[[ RAW DATA open ]]
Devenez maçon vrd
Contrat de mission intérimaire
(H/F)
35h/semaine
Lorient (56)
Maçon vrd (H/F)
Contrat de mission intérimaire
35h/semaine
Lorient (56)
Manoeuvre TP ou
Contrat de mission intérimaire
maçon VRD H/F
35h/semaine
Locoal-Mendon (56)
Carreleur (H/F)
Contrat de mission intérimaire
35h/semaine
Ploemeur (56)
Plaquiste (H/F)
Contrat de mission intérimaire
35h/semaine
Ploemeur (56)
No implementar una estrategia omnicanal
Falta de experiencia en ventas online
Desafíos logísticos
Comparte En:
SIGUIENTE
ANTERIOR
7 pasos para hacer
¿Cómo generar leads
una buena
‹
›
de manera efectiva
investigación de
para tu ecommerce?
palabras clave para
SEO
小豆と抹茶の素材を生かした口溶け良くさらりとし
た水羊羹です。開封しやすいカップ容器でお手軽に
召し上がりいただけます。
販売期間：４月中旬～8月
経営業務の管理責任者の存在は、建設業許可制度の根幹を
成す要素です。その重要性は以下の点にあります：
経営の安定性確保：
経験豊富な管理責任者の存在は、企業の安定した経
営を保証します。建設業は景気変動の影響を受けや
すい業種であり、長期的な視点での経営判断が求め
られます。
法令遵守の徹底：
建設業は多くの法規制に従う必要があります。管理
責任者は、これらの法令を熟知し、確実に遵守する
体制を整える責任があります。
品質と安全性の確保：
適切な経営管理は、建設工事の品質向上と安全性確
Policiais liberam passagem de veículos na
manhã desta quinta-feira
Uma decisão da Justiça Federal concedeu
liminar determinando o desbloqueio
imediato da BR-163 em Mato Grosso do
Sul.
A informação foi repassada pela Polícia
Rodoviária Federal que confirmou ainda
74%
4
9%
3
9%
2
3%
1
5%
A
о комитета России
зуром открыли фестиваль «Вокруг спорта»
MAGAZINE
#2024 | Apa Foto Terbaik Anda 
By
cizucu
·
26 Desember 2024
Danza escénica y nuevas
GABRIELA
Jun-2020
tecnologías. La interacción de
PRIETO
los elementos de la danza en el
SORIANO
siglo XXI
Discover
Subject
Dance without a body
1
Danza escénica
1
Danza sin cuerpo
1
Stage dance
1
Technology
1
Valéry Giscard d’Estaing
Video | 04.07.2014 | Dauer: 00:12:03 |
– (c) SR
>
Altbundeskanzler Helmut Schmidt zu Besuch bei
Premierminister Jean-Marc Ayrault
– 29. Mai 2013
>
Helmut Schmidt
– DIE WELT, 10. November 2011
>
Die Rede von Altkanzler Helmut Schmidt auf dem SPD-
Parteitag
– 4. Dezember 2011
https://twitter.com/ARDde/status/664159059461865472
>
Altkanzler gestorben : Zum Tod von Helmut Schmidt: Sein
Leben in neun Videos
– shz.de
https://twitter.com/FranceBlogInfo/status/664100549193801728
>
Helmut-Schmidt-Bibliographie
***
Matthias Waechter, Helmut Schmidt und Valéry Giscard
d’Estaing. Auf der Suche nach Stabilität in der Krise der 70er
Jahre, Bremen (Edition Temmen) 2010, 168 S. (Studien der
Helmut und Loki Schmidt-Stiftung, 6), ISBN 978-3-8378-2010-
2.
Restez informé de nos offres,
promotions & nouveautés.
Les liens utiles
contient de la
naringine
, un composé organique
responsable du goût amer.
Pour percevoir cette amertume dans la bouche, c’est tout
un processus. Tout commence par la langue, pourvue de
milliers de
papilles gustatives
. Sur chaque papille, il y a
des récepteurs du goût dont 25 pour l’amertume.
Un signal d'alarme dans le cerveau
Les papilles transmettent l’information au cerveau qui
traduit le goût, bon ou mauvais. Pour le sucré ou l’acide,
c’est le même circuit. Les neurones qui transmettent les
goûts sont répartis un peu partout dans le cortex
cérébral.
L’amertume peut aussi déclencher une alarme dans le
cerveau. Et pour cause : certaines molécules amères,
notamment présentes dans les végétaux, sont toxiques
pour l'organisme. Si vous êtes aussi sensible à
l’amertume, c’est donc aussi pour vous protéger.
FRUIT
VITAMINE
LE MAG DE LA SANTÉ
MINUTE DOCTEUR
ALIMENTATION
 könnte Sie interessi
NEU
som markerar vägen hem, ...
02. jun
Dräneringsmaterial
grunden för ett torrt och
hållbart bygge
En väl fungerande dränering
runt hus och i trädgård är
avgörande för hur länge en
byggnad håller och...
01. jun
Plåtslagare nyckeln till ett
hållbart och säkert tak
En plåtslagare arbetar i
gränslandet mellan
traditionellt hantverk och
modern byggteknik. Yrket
[[ RAW DATA closed ]]
### WORK INSTRUCTION
Change "Contrat de mission intérimaire" to "Contrat à durée déterminée" throughout the rows above, keeping everything else the same.

### EXERCISE RESPONSE
Devenez maçon vrd
Contrat à durée déterminée
(H/F)
35h/semaine
Lorient (56)
Maçon vrd (H/F)
Contrat à durée déterminée
35h/semaine
Lorient (56)
Manoeuvre TP ou
Contrat à durée déterminée
maçon VRD H/F
35h/semaine
Locoal-Mendon (56)
Carreleur (H/F)
Contrat à durée déterminée
35h/semaine
Ploemeur (56)
Plaquiste (H/F)
Contrat à durée déterminée
35h/semaine
Ploemeur (56)
No implementar una estrategia omnicanal
Falta de experiencia en ventas online
Desafíos logísticos
Comparte En:
SIGUIENTE
ANTERIOR
7 pasos para hacer
¿Cómo generar leads
una buena
‹
›
de manera efectiva
investigación de
para tu ecommerce?
palabras clave para
SEO
小豆と抹茶の素材を生かした口溶け良くさらりとし
た水羊羹です。開封しやすいカップ容器でお手軽に
召し上がりいただけます。
販売期間：４月中旬～8月
経営業務の管理責任者の存在は、建設業許可制度の根幹を
成す要素です。その重要性は以下の点にあります：
経営の安定性確保：
経験豊富な管理責任者の存在は、企業の安定した経
営を保証します。建設業は景気変動の影響を受けや
すい業種であり、長期的な視点での経営判断が求め
られます。
法令遵守の徹底：
建設業は多くの法規制に従う必要があります。管理
責任者は、これらの法令を熟知し、確実に遵守する
体制を整える責任があります。
品質と安全性の確保：
適切な経営管理は、建設工事の品質向上と安全性確
Policiais liberam passagem de veículos na
manhã desta quinta-feira
Uma decisão da Justiça Federal concedeu
liminar determinando o desbloqueio
imediato da BR-163 em Mato Grosso do
Sul.
A informação foi repassada pela Polícia
Rodoviária Federal que confirmou ainda
74%
4
9%
3
9%
2
3%
1
5%
A
о комитета России
зуром открыли фестиваль «Вокруг спорта»
MAGAZINE
#2024 | Apa Foto Terbaik Anda 
By
cizucu
·
26 Desember 2024
Danza escénica y nuevas
GABRIELA
Jun-2020
tecnologías. La interacción de
PRIETO
los elementos de la danza en el
SORIANO
siglo XXI
Discover
Subject
Dance without a body
1
Danza escénica
1
Danza sin cuerpo
1
Stage dance
1
Technology
1
Valéry Giscard d’Estaing
Video | 04.07.2014 | Dauer: 00:12:03 |
– (c) SR
>
Altbundeskanzler Helmut Schmidt zu Besuch bei
Premierminister Jean-Marc Ayrault
– 29. Mai 2013
>
Helmut Schmidt
– DIE WELT, 10. November 2011
>
Die Rede von Altkanzler Helmut Schmidt auf dem SPD-
Parteitag
– 4. Dezember 2011
https://twitter.com/ARDde/status/664159059461865472
>
Altkanzler gestorben : Zum Tod von Helmut Schmidt: Sein
Leben in neun Videos
– shz.de
https://twitter.com/FranceBlogInfo/status/664100549193801728
>
Helmut-Schmidt-Bibliographie
***
Matthias Waechter, Helmut Schmidt und Valéry Giscard
d’Estaing. Auf der Suche nach Stabilität in der Krise der 70er
Jahre, Bremen (Edition Temmen) 2010, 168 S. (Studien der
Helmut und Loki Schmidt-Stiftung, 6), ISBN 978-3-8378-2010-
2.
Restez informé de nos offres,
promotions & nouveautés.
Les liens utiles
contient de la
naringine
, un composé organique
responsable du goût amer.
Pour percevoir cette amertume dans la bouche, c’est tout
un processus. Tout commence par la langue, pourvue de
milliers de
papilles gustatives
. Sur chaque papille, il y a
des récepteurs du goût dont 25 pour l’amertume.
Un signal d'alarme dans le cerveau
Les papilles transmettent l’information au cerveau qui
traduit le goût, bon ou mauvais. Pour le sucré ou l’acide,
c’est le même circuit. Les neurones qui transmettent les
goûts sont répartis un peu partout dans le cortex
cérébral.
L’amertume peut aussi déclencher une alarme dans le
cerveau. Et pour cause : certaines molécules amères,
notamment présentes dans les végétaux, sont toxiques
pour l'organisme. Si vous êtes aussi sensible à
l’amertume, c’est donc aussi pour vous protéger.
FRUIT
VITAMINE
LE MAG DE LA SANTÉ
MINUTE DOCTEUR
ALIMENTATION
 könnte Sie interessi
NEU
som markerar vägen hem, ...
02. jun
Dräneringsmaterial
grunden för ett torrt och
hållbart bygge
En väl fungerande dränering
runt hus och i trädgård är
avgörande för hur länge en
byggnad håller och...
01. jun
Plåtslagare nyckeln till ett
hållbart och säkert tak
En plåtslagare arbetar i
gränslandet mellan
traditionellt hantverk och
modern byggteknik. Yrket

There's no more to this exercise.